##### PASSAGE PROVIDED #####
Sherry Stuckey makes people with MBA's look like idiots. I am offended because I also have an MBA.

But you don't need an MBA to see how ridiculous her argument is. Her argument about productivity is one of the worst arguments I have heard about keeping this Ponzi scheme going. Hey Sherry, everybody has the Internet, cell phones, and computers. We've all had them for 7-10 years. It doesn't make anybody want to buy a home any faster. In the end, the buy vs. rent equation still applies, honey.

Osman said...

How about some intelligent discourse on this article?

Osman said...


keith said...

os - good links. here's my take

1) housing will indeed crush the economy, suffering the double whammy of an incredible and swift reduction in consumer spending and confidence due to the disappearance (again) of the wealth effect, combined with massive layoffs in the REIC, including the illegals

2) The UK will suffer perhaps an even worse collapse, as housing rose to insane, not just rediculous, heights, propelled not by fundamentals but by the promise of future riches which would come about by jumping on (or stepping up) the infamous "housing ladder"

Any reports in the media to the contrary are to soothe a worried public, as well as the advertisers and house-owning staff of such periodicals.

Opened Eyes said...

Coming up: deflation, unemployment, bank failures, lost military adventures, resistance to increased taxation, assaults against government officials, random ethnic violence leading to organized conflicts, first black versus Hispanic, then other groups, the end of the nation-state.
#####
Can you repeat, word for word, the stretch of the housing comment thread from "Any reports in" through "of the nation-state."?
##### PROVIDED MATERIAL #####
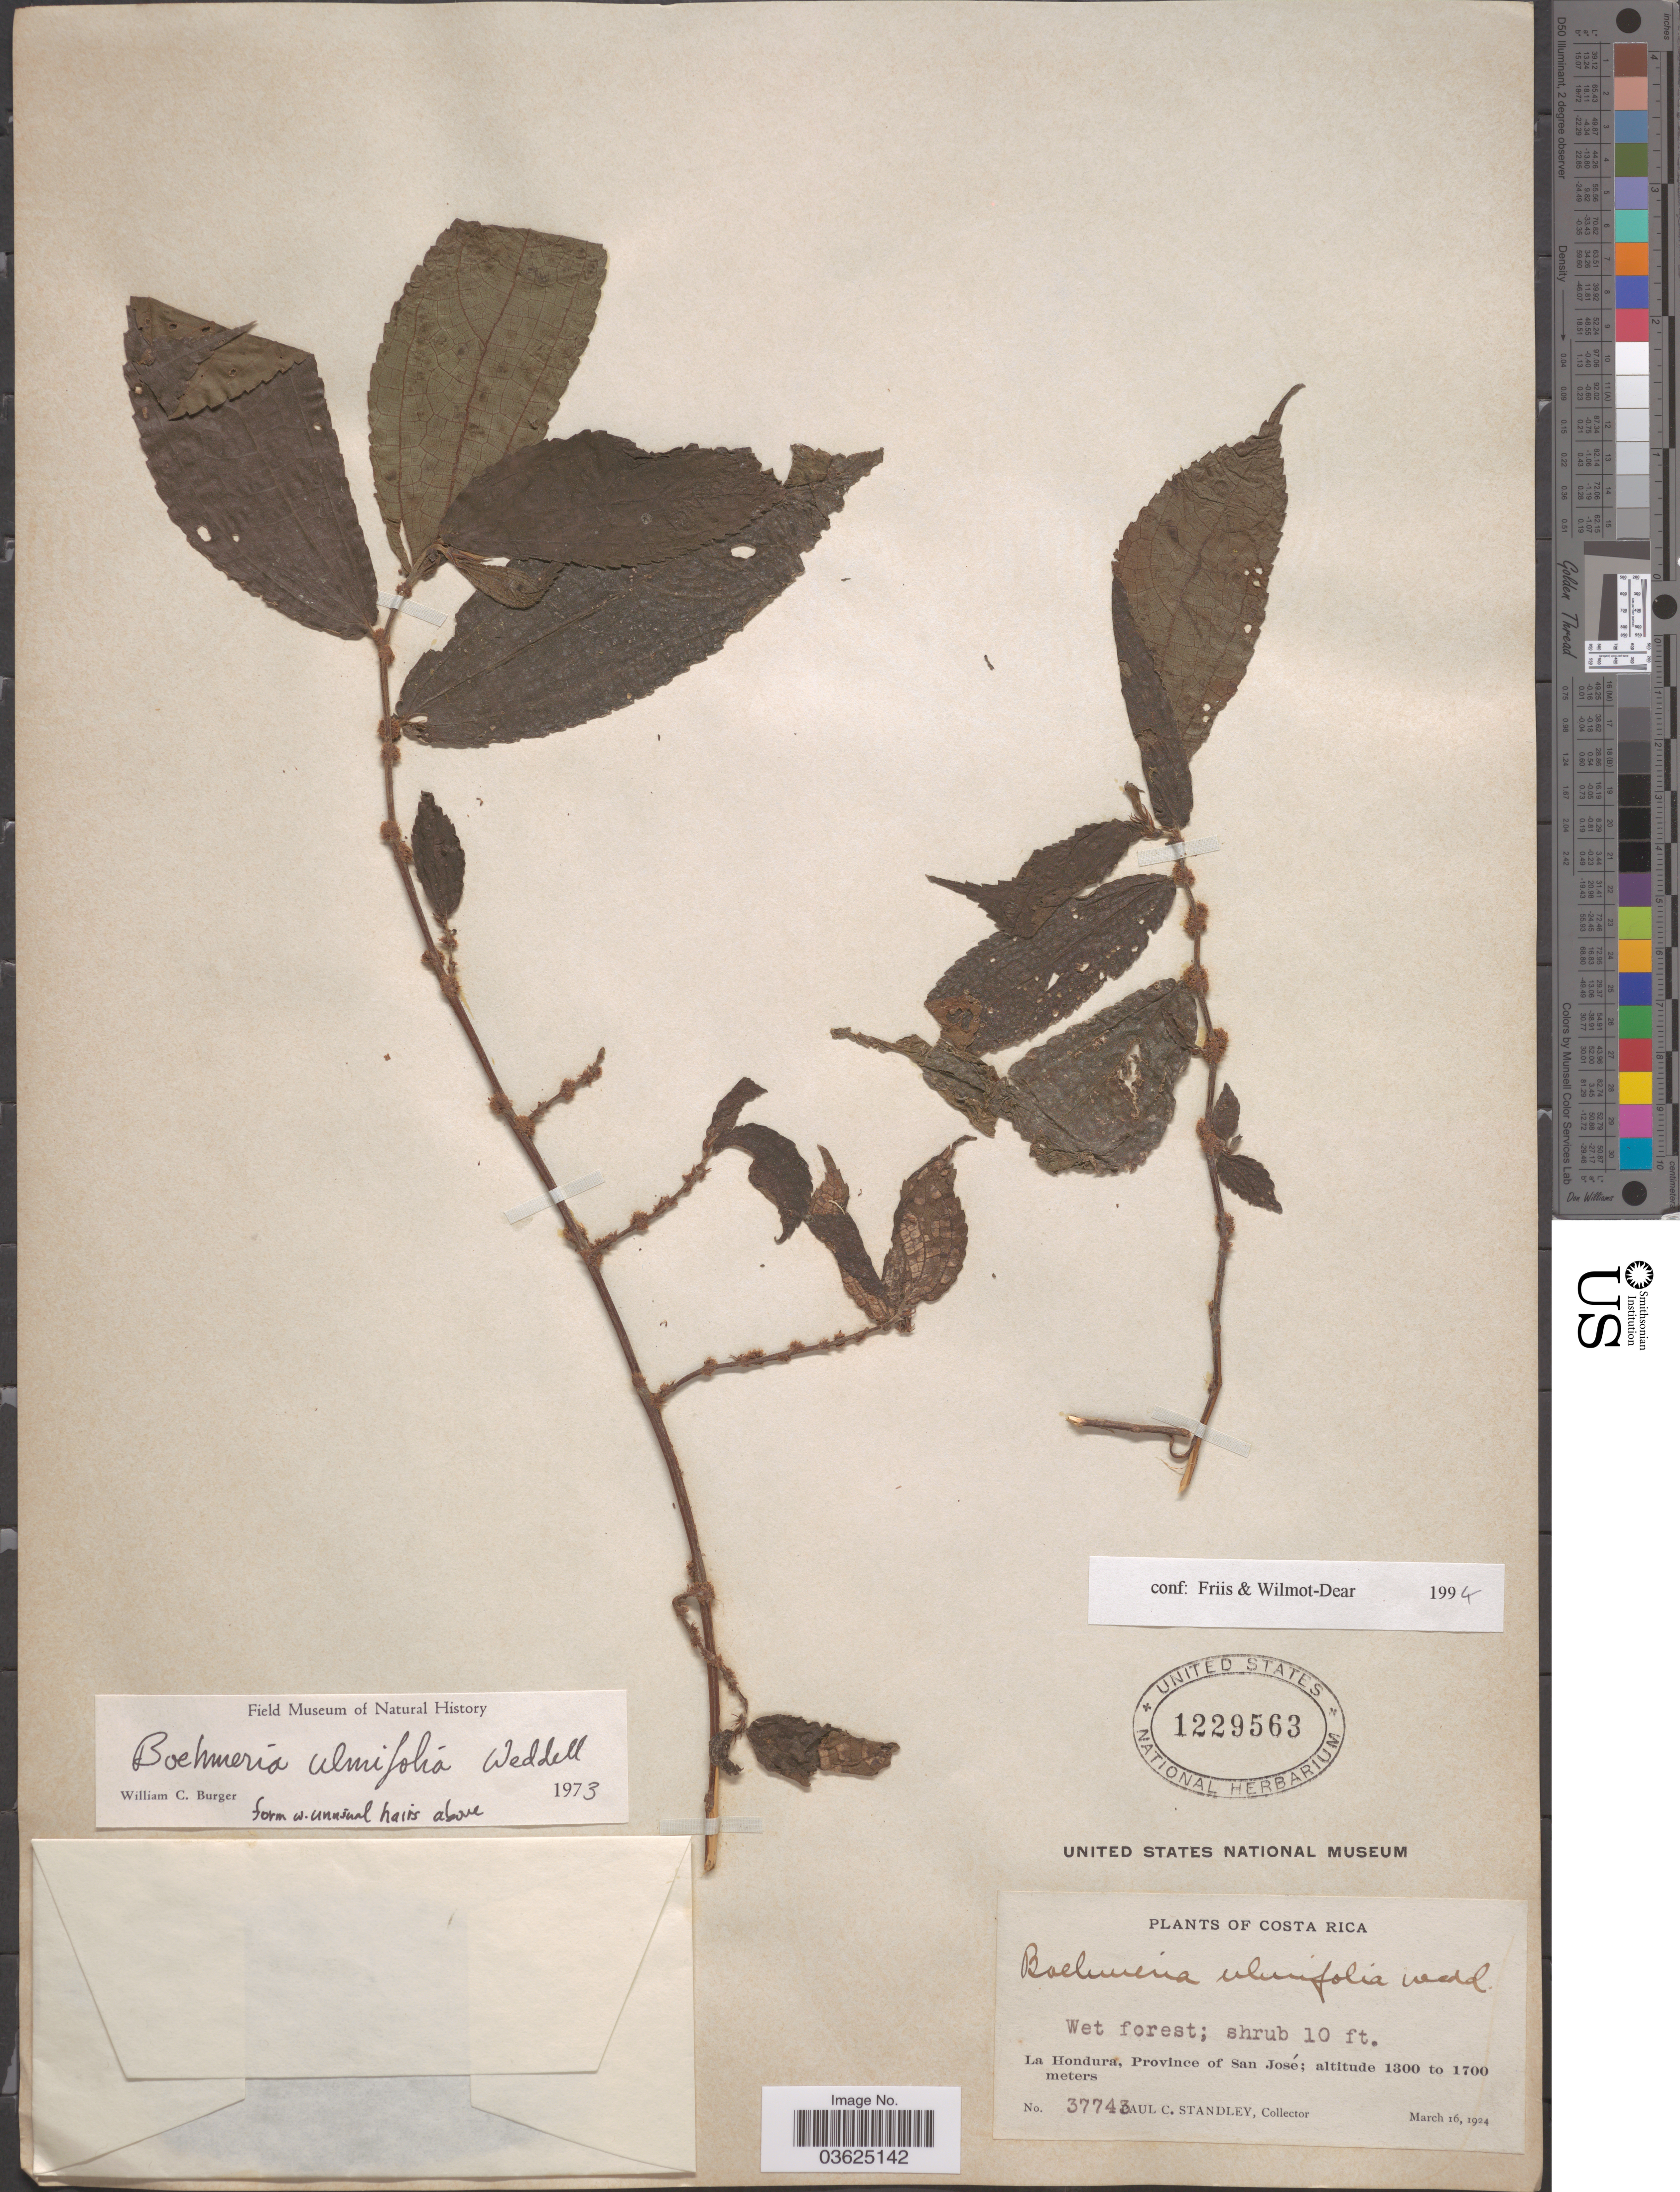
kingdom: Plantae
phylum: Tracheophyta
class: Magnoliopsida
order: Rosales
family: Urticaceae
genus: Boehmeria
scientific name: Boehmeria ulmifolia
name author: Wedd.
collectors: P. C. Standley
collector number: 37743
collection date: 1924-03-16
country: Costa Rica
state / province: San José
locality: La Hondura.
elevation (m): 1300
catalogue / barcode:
#####
## FINAL ANSWER:
Any reports in the media to the contrary are to soothe a worried public, as well as the advertisers and house-owning staff of such periodicals.

Opened Eyes said...

Coming up: deflation, unemployment, bank failures, lost military adventures, resistance to increased taxation, assaults against government officials, random ethnic violence leading to organized conflicts, first black versus Hispanic, then other groups, the end of the nation-state.